The EU has launched an investigation into Tesla (NASDAQ:) and other European carmakers exporting EVs from China.

Roughly 20% of all electric vehicles sold in Europe originate from China.

The probe comes amid concerns of potential unfair subsidies in China’s EV industry, which could adversely affect the EU’s own car manufacturing sector. Valdis Dombrovskis, the EU’s executive vice-president, cited “sufficient prima facie evidence” for the investigation.

Tesla, which exports vehicles from its Shanghai gigafactory to Europe, may face consequences from the investigation. However, the recent opening of its Berlin facility could help offset potential reductions in exports.

China’s Ministry of Commerce has criticized the investigation, labeling it “blatantly protectionist.”

In a separate legal development, Tesla is currently involved in a trial in California involving its FSD autopilot technology. The trial stems from a fatal 2019 accident involving a Model 3 and alleges that Tesla’s Autopilot system was defective and contributed to the crash.

Tesla has denied responsibility, arguing that the driver was intoxicated, and that the role of Autopilot remains uncertain.

Meanwhile, expectations for lower delivery numbers this quarter have analysts adjusting estimates ahead of reports.

Citi analysts have adjusted their delivery and earnings estimates for Tesla’s Q3, reducing them to 450,000 units and an earnings per share estimate of $0.75, down from the prior $0.81. Piper Sandler also lowered their Q3 delivery estimates, attributing this to downtime in Shanghai and Austin.

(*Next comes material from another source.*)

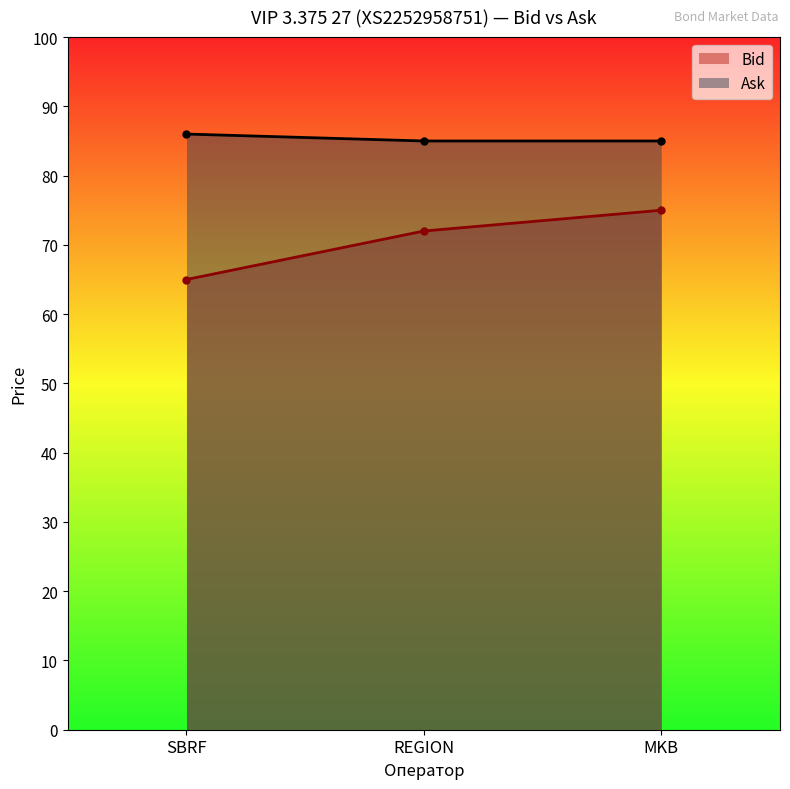

At how many categories does at least one series exceed 81?

3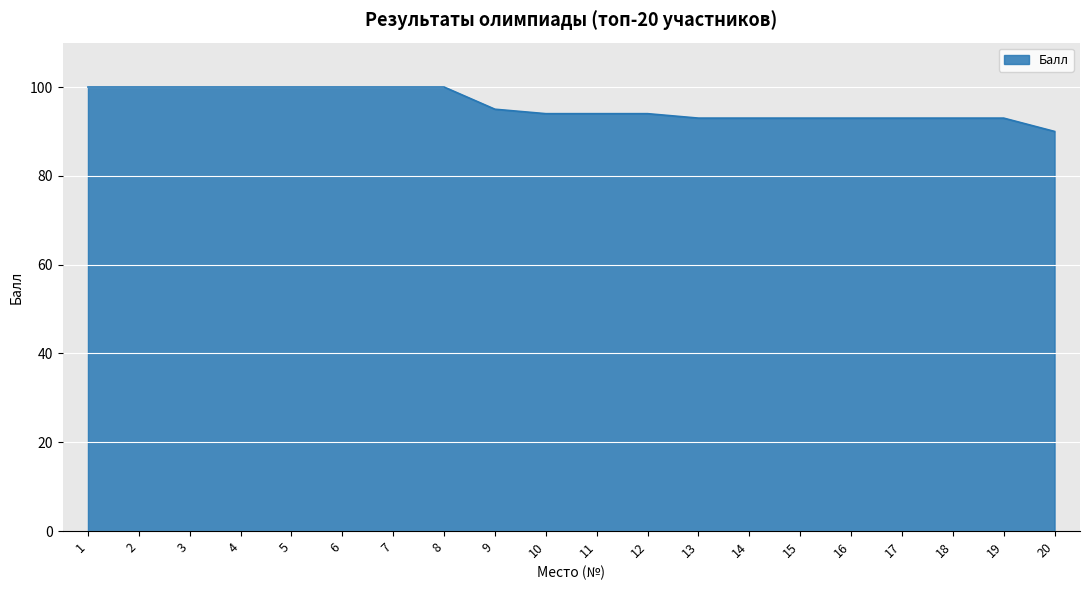

Which label corresponds to the smallest value in the chart?

20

Despite these adjustments, both firms maintain their respective ratings on Tesla, with Piper Sandler reiterating its Overweight rating and $300 price target, believing that intentional shutdowns should not negatively impact the company’s stock.

Barclays made similar adjustments and maintains an Equalweight rating on Tesla with a 12-month price target of $278.

Tesla’s Q3 delivery results are eagerly awaited and are expected to be reported on Monday.

Shares of TSLA gained 2.8% this week from Monday’s open to close at $250.22.